REPUBLIKA.CO.ID, JAKARTA -- Dosen ilmu politik Universitas Gadjah Mada (UGM) Abdul Gaffar Karim mengkritik Komisi Pemilihan Umum (KPU) karena lembaga demokrasi itu semakin bernuansa militer.
Kritik tersebut mencuat dalam sidang pemeriksaan dugaan pelanggaran kode etik tujuh komisioner KPU RI terkait regulasi kuota caleg perempuan di Ruang Sidang Dewan Kehormatan Penyelenggara Pemilu (DKPP), Jakarta, Jumat (22/8/2023).
Dalam sidang tersebut, Gaffar bertindak sebagai saksi ahli. Dalam bagian akhir pandangannya, Gaffar menyebut seluruh komisioner KPU RI berasal dari kalangan masyarakat sipil. Namun, mereka tidak menjadikan nilai moral masyarakat sipil sebagai rujukan dalam membuat kebijakan.
Dia juga menilai para pimpinan KPU diperlakukan bak pejabat negara dengan segala dukungan finansial, fasilitas, dan pelayanan yang melebihi pejabat eselon 1 pemerintahan. "Belakangan, bahkan nuansa militerisme terasa menguat di lembaga kepemiluan," kata Gaffar, peneliti yang fokus meriset topik tata kelola pemilu dan masyarakat sipil, itu.
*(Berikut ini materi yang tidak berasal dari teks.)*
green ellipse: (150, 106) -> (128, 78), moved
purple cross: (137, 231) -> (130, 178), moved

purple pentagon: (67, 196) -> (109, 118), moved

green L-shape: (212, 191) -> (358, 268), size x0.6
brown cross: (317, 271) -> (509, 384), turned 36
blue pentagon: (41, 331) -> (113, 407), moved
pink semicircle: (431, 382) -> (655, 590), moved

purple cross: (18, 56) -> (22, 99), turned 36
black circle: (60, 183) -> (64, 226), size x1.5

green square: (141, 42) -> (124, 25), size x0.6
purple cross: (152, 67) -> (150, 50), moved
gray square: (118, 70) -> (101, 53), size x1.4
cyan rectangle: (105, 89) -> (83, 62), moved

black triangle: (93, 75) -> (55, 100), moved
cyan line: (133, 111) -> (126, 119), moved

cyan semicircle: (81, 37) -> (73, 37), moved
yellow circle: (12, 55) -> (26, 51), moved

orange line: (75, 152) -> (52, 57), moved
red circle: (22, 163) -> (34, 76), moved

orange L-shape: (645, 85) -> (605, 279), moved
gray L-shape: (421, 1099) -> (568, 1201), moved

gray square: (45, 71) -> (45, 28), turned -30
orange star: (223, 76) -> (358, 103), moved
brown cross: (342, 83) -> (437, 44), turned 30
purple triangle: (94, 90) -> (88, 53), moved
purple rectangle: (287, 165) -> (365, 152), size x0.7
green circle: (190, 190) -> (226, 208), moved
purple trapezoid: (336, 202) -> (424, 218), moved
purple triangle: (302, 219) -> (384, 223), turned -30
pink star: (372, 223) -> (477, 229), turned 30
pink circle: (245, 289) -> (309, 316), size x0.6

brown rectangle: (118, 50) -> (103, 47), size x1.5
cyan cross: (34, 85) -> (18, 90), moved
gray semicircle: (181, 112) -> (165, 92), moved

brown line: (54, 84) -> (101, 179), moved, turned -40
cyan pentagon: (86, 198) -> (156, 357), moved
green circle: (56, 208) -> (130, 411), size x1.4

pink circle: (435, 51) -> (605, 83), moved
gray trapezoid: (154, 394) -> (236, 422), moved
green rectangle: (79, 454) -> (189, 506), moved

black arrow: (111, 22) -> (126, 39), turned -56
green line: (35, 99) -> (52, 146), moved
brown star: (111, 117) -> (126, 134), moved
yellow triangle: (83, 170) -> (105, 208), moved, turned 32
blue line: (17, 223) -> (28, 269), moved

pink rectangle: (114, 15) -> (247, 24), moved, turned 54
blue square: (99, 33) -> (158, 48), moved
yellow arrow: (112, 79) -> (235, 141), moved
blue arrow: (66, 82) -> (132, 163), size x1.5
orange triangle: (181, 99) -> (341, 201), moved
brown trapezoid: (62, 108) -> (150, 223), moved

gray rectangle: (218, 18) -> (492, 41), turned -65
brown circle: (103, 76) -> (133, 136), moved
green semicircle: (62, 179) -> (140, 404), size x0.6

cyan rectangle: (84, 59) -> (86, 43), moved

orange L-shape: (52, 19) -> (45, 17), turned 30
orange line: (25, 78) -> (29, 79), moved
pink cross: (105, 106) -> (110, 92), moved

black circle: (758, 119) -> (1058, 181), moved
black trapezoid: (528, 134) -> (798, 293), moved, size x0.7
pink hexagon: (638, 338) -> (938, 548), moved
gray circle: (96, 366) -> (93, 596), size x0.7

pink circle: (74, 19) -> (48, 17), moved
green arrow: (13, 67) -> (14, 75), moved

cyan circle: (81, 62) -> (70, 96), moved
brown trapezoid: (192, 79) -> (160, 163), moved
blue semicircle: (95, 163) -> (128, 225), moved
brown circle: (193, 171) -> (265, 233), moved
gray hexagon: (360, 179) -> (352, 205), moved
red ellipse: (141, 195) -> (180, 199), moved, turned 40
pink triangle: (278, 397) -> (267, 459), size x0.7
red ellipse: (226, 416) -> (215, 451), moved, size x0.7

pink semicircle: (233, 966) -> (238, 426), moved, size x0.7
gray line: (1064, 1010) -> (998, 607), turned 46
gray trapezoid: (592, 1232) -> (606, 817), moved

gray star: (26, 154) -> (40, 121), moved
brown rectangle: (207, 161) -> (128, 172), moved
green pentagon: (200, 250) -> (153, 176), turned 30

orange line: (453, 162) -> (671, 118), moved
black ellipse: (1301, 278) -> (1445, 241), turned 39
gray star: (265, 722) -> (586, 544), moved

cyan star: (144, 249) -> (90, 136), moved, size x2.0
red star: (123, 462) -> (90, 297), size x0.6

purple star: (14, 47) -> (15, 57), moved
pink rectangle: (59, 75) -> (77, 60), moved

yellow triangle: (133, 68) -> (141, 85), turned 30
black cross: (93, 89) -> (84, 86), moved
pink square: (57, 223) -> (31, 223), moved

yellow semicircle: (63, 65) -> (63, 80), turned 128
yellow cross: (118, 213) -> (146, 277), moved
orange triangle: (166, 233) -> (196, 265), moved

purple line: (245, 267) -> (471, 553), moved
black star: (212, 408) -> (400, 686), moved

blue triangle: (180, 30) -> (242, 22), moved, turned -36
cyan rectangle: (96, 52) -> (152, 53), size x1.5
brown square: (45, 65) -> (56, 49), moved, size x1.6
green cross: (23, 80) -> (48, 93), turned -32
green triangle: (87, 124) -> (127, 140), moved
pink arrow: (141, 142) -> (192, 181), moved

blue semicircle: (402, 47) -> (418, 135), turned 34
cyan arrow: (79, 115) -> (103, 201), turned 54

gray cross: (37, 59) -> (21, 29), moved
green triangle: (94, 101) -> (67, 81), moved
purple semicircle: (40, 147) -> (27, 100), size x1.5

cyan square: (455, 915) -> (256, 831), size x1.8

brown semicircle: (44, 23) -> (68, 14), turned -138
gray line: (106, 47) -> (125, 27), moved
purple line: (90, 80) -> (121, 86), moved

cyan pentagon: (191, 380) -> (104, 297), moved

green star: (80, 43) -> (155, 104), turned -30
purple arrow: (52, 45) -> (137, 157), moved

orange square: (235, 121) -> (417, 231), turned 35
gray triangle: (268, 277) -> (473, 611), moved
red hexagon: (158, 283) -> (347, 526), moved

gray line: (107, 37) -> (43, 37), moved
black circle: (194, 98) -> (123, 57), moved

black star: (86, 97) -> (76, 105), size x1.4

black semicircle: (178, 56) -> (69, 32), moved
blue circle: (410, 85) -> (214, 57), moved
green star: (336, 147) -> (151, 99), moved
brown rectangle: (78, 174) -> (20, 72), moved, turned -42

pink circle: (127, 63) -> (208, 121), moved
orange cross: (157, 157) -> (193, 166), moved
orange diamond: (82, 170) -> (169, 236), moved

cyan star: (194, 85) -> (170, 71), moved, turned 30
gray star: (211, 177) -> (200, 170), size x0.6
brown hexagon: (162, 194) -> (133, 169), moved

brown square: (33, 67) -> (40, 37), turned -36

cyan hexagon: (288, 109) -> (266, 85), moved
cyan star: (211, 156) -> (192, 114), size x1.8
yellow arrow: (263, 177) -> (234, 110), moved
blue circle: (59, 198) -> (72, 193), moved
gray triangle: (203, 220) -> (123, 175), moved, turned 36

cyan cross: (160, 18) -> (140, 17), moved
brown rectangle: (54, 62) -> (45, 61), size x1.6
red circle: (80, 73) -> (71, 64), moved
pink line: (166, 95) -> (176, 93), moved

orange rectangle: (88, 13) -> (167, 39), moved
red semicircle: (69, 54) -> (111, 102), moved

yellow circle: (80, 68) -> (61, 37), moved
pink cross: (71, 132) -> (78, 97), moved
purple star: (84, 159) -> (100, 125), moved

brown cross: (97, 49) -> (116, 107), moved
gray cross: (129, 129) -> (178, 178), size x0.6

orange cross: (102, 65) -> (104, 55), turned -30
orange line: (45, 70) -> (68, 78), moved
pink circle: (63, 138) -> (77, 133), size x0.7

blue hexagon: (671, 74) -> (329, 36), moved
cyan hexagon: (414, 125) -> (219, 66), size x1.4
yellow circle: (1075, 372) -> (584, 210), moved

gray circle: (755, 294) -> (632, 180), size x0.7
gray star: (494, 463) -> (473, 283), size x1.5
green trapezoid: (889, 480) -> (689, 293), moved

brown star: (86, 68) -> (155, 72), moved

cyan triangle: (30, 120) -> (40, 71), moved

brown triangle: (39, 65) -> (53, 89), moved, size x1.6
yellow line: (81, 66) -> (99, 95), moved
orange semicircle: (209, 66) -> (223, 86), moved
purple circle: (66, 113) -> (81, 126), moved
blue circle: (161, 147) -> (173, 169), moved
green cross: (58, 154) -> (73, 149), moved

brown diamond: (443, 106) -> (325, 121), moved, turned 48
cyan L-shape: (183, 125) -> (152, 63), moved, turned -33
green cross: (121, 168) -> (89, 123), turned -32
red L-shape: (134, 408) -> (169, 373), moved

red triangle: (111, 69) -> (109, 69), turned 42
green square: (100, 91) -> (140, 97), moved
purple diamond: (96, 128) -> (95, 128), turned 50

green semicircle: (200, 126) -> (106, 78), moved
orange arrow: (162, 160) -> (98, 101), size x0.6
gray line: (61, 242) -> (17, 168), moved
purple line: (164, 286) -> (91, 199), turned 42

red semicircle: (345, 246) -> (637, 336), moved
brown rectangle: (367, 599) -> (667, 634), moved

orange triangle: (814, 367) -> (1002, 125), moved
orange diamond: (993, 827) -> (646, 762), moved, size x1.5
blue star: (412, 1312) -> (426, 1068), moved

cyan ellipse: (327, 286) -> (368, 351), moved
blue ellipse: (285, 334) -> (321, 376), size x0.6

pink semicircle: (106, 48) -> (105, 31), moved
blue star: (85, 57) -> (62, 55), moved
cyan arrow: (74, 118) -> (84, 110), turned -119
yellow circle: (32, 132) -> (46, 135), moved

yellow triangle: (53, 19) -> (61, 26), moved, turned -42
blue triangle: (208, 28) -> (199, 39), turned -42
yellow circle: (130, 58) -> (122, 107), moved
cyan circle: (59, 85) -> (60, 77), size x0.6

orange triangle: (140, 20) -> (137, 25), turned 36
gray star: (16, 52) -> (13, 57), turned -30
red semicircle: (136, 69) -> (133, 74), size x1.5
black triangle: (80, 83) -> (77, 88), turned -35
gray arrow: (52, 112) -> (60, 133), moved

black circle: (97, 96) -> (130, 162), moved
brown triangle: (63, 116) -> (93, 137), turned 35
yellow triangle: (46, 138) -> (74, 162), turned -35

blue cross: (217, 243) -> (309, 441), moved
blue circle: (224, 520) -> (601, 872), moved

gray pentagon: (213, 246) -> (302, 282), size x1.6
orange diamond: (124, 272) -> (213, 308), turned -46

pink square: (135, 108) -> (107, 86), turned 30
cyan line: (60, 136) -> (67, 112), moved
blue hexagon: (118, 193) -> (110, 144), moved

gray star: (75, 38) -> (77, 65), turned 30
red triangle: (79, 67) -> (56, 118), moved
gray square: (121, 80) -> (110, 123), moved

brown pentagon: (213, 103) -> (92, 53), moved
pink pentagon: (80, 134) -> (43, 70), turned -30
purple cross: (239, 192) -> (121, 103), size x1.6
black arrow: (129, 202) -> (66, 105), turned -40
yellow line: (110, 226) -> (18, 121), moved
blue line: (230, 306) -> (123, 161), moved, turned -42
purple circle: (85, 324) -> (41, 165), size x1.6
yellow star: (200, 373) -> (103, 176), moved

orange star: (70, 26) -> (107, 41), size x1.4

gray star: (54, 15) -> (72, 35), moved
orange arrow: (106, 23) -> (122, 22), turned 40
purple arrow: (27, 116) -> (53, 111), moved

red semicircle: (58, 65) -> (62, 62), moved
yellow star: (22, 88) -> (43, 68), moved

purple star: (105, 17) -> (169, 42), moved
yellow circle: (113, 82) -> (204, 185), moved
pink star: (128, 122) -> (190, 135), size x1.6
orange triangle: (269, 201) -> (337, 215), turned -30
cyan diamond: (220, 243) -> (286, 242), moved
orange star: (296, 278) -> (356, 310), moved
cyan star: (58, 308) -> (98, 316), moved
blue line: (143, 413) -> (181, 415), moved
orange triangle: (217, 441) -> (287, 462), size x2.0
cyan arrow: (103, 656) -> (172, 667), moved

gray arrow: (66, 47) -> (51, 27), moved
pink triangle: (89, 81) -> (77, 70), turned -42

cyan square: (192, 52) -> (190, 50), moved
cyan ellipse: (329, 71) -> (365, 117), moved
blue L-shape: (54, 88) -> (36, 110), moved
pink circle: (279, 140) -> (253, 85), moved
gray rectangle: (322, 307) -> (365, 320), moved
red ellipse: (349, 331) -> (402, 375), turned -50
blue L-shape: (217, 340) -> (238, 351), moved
"Angan-angan ideal bahwa mereka (komisioner KPU) akan membawa dan menjaga kegelisahan civil society di ranah negara sangat sulit terwujud dengan situasi ini. Yang cenderung terjadi adalah ilusi kenyamanan sebagai pejabat negara," kata Ketua Departemen Politik dan Pemerintahan Fisipol UGM itu.
Respons Ketua KPU
Merespons kritik tersebut, Ketua KPU RI Hasyim Asy'ari mempertanyakan apakah nuansa militer yang dimaksud berkenaan dengan ditinggikan pagar Kantor KPU RI dan diperbaruinya seragam satpam.